First of all, it help to understand where the "_t" is coming from. It
is a discriminator value used to record the actual type of the object
that was serialized to BSON. The _t element is only written out when
it appears to be needed, which is basically whenever polymorphism
comes into play. In the terminology of the official C# driver, the _t
element is written when the actualType is different from the
nominalType.
The reason your query is being generated with a _t is because the
actualType of the wrapped object is different from the nominalType.
BsonDocument.Wrap(obj);
is actually equivalent to:
BsonDocument.Wrap<object>(obj);
because the compiler infers the <T> type argument from the argument
supplied. So the nominalType is object, and the actualType is some
subclass of object.
Because you are working at a metadata level you can't supply the <T>
value at compile time, because you don't know it. Instead you can use
a lower level way to create a BsonDocumentWrapper:
new BsonDocumentWrapper(obj.GetType(), obj); // set nominalType to
actual type of obj to prevent _t from being serialized
It's usually much easier than this! It's just made harder by working
at a metadata level.

------------------------------

Prompt A> Update the passage on the _t discriminator, starting at "BsonDocument.Wrap(obj);" and ending at "a metadata level.", replacing "metadata level" with "reflection level".
Prompt B> Translate this sentence from the passage on the _t discriminator into Spanish: "The _t element is only written out when it appears to be needed, which is basically whenever polymorphism comes into play."

Collection entries
------------------------------

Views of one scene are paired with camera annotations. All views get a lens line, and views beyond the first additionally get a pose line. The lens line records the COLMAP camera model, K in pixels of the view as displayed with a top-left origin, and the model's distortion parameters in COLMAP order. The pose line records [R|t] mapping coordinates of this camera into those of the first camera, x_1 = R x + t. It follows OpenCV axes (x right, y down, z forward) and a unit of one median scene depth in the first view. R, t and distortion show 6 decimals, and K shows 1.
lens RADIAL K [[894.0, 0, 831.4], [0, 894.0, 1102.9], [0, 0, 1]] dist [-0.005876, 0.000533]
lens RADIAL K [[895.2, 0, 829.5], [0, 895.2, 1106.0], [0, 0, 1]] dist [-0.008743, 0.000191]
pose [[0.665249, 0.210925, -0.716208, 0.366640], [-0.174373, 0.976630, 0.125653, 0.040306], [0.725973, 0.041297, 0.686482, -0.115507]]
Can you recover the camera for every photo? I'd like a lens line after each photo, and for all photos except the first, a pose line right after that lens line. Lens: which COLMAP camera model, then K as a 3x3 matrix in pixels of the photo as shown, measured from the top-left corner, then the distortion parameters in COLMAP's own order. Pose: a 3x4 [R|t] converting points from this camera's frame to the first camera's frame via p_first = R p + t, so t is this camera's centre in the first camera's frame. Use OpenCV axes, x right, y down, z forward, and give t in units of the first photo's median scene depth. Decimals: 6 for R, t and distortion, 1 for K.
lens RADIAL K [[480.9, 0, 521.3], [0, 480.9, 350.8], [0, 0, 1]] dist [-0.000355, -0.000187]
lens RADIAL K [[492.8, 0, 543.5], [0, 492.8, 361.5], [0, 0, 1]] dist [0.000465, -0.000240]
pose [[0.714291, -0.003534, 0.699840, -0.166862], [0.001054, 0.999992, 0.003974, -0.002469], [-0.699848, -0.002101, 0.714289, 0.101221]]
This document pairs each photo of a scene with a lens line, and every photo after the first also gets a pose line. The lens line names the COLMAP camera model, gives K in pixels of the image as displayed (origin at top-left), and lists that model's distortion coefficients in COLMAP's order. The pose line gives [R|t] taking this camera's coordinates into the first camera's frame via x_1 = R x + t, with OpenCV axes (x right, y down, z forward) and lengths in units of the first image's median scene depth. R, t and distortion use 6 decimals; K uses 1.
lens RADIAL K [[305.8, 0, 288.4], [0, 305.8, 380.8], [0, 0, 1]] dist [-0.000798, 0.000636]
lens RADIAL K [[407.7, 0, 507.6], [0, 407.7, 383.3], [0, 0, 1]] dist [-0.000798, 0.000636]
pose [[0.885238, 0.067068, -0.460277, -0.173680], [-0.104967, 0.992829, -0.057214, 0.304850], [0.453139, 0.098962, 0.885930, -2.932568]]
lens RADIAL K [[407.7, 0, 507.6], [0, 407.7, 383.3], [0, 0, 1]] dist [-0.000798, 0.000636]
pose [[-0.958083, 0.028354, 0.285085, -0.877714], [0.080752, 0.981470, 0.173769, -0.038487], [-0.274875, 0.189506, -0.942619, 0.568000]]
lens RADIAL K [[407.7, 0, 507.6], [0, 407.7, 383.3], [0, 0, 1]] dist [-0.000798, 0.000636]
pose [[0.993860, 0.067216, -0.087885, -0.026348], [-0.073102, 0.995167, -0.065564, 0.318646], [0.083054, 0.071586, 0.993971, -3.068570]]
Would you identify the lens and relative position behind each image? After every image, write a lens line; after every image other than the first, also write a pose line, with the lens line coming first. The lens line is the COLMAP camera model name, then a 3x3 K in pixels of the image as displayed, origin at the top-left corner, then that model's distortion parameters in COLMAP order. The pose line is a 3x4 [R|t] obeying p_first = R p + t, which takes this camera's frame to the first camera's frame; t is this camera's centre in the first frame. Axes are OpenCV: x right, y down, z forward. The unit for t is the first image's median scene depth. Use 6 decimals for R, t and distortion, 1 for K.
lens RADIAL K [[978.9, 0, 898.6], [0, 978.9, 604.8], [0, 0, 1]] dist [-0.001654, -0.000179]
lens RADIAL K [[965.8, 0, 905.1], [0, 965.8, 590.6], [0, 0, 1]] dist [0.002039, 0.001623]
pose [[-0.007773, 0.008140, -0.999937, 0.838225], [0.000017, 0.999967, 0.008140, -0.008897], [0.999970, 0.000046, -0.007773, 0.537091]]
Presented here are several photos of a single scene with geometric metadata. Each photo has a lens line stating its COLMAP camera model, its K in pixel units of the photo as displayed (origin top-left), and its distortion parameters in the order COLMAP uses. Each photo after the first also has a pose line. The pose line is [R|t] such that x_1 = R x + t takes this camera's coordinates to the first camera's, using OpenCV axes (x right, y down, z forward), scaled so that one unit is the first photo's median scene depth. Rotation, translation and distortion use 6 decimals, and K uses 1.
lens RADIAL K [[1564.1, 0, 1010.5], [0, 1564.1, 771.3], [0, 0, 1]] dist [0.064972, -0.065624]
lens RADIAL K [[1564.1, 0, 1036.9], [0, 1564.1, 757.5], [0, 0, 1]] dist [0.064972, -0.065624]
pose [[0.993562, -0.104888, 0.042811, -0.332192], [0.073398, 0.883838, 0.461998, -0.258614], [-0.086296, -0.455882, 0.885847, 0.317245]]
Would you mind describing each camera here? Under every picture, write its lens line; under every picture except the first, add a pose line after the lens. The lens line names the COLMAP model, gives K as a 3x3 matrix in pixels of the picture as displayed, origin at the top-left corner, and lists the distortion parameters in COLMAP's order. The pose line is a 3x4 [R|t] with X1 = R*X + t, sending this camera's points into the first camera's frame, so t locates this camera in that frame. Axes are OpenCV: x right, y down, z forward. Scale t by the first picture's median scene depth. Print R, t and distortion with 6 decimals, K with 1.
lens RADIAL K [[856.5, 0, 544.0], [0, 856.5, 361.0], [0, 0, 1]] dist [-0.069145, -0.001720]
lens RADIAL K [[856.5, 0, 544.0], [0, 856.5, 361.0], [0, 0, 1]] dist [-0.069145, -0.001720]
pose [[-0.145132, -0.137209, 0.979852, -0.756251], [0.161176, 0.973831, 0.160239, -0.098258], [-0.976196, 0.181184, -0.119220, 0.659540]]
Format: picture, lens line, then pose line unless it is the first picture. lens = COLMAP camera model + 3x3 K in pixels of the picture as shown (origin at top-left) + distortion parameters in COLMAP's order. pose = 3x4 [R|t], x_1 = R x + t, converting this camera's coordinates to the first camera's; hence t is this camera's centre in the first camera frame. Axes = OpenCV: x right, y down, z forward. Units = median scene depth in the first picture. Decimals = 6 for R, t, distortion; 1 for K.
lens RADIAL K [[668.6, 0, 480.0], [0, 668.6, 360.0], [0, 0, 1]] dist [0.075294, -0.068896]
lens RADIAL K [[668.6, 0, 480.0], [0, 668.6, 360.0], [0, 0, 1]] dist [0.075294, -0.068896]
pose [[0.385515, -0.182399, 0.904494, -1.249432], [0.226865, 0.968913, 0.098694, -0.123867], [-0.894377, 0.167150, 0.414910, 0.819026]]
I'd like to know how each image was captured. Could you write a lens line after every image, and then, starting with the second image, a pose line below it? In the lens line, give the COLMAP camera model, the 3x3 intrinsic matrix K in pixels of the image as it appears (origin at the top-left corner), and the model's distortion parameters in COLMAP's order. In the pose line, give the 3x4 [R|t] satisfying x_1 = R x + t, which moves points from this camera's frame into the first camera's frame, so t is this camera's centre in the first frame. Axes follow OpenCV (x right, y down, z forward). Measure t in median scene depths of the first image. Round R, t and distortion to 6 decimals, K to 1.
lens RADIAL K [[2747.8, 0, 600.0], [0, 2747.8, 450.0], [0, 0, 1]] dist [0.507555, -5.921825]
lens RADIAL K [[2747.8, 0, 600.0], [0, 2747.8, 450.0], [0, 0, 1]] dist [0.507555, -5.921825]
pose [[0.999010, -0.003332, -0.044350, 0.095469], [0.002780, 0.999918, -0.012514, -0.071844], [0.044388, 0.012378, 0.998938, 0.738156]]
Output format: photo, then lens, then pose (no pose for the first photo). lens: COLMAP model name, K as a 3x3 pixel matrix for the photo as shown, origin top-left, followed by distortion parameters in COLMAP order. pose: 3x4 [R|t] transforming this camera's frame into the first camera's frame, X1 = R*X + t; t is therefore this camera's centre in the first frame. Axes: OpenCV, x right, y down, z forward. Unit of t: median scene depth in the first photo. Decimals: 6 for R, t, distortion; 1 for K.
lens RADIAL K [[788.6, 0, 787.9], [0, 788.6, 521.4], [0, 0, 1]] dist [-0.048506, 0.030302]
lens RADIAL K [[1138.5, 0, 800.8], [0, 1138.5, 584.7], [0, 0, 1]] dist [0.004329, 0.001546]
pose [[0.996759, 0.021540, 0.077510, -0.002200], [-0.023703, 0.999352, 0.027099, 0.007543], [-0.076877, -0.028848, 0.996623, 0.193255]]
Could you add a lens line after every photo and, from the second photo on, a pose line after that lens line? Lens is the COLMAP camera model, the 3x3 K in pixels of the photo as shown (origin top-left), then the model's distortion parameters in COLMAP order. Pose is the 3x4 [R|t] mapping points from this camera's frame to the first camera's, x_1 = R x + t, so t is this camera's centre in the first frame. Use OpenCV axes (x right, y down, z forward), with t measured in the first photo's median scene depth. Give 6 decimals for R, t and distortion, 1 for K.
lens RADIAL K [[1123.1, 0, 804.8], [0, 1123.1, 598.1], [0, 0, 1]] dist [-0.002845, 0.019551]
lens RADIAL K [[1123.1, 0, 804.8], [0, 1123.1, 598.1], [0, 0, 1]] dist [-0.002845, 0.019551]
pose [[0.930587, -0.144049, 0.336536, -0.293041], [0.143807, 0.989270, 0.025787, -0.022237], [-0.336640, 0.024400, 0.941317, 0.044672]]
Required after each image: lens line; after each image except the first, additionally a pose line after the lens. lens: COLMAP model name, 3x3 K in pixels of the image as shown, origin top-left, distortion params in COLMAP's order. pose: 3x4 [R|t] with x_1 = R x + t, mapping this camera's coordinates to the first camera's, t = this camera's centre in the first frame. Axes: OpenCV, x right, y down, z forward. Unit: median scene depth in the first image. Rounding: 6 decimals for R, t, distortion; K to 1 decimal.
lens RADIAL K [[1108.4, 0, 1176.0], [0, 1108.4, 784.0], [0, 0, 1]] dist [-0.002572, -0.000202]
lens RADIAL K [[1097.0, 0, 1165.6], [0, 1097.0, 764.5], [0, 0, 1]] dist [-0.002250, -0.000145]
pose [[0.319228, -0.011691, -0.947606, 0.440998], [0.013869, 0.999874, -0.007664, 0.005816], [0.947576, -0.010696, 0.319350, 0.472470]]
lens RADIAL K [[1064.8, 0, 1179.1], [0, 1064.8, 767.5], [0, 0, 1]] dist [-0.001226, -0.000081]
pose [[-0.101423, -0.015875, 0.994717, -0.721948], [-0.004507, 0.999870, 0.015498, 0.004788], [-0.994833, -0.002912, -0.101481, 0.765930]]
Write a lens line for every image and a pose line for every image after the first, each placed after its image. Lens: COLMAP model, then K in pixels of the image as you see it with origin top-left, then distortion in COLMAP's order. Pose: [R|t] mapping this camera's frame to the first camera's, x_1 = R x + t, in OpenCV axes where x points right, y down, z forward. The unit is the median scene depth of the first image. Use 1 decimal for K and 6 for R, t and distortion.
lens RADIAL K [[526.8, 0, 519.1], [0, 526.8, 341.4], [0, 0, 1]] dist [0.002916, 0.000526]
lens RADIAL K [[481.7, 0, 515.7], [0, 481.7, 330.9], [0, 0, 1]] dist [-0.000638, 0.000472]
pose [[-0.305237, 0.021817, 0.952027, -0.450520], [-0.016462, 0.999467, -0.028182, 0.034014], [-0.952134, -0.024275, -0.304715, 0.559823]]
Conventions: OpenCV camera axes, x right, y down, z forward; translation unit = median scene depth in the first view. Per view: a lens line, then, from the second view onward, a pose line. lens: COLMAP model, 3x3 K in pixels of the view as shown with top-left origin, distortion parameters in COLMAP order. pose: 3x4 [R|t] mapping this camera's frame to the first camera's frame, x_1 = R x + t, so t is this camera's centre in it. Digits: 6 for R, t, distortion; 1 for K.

------------------------------

Answer box A>
BsonDocument.Wrap(obj);
is actually equivalent to:
BsonDocument.Wrap<object>(obj);
because the compiler infers the <T> type argument from the argument
supplied. So the nominalType is object, and the actualType is some
subclass of object.
Because you are working at a reflection level you can't supply the <T>
value at compile time, because you don't know it. Instead you can use
a lower level way to create a BsonDocumentWrapper:
new BsonDocumentWrapper(obj.GetType(), obj); // set nominalType to
actual type of obj to prevent _t from being serialized
It's usually much easier than this! It's just made harder by working
at a reflection level.

Answer box B> El elemento _t solo se escribe cuando parece ser necesario, lo cual ocurre básicamente siempre que entra en juego el polimorfismo.